• **Work task**:
Pick out each line in these entries that contains the string "Talas".

*****

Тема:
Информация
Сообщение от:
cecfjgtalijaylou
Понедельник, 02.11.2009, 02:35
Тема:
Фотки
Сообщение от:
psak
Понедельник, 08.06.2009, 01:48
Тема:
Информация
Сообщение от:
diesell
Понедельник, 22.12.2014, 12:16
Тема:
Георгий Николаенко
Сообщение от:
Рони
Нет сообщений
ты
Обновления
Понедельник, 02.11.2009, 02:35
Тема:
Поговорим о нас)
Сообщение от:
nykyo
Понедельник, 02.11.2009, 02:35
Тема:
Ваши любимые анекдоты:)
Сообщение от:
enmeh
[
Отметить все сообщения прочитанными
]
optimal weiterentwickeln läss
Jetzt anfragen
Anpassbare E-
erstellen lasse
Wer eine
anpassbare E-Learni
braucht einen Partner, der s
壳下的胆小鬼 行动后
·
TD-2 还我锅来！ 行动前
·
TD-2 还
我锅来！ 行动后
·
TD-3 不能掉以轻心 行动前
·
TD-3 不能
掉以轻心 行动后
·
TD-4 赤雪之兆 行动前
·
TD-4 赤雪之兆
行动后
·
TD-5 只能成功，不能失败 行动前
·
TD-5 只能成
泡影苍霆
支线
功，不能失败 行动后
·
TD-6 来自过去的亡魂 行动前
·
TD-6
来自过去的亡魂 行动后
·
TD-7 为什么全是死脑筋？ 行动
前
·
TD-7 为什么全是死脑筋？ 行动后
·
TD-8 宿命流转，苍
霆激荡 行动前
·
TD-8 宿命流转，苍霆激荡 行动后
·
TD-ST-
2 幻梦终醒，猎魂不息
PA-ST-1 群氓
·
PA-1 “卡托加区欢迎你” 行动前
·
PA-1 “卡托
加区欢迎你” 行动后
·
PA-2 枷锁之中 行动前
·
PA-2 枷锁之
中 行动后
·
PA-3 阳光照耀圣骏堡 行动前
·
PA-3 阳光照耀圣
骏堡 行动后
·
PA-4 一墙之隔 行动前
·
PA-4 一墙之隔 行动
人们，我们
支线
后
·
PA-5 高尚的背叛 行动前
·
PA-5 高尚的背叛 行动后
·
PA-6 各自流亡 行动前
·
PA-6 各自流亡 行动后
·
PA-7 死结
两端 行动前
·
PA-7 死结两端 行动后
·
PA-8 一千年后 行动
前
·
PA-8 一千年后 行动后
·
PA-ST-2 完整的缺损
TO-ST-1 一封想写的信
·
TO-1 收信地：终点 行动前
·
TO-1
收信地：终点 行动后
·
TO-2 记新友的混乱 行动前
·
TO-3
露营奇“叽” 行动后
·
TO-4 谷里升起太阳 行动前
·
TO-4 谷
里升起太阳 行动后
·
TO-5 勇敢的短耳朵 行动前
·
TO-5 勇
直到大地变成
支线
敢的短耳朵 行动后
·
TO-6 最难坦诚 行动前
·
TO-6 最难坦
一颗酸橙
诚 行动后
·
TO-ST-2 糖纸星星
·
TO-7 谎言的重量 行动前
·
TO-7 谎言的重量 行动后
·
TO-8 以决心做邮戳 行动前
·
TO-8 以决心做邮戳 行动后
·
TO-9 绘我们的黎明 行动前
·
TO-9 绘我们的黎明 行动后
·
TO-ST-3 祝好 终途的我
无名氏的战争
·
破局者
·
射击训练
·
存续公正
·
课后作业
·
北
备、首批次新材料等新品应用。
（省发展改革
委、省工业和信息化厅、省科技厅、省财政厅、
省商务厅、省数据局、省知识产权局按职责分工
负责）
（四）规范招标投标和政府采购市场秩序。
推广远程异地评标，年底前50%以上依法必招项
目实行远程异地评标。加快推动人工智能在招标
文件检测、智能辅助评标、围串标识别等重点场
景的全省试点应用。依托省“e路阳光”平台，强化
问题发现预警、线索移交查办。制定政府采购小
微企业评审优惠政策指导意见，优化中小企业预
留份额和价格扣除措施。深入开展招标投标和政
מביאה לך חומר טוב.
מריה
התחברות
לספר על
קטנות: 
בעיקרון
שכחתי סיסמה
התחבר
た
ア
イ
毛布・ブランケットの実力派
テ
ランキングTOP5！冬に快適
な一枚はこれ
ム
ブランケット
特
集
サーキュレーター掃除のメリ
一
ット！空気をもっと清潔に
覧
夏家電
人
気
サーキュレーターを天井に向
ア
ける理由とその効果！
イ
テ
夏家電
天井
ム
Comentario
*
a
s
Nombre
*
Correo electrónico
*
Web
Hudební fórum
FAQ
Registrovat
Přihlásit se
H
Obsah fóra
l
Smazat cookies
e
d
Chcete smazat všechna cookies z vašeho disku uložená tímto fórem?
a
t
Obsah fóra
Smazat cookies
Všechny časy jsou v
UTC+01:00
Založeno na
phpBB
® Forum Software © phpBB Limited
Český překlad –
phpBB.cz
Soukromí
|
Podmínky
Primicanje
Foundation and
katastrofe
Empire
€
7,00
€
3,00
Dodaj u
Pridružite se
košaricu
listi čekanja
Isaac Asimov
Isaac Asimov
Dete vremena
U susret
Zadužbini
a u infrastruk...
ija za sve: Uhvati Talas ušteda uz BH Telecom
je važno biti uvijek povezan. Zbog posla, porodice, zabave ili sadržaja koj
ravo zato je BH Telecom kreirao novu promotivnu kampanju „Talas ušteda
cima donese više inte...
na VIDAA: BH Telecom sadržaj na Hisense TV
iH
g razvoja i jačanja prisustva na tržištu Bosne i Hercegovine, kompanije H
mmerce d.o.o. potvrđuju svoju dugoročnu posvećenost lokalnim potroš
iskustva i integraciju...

*****

• **Task output**:
ija za sve: Uhvati Talas ušteda uz BH Telecom
ravo zato je BH Telecom kreirao novu promotivnu kampanju „Talas ušteda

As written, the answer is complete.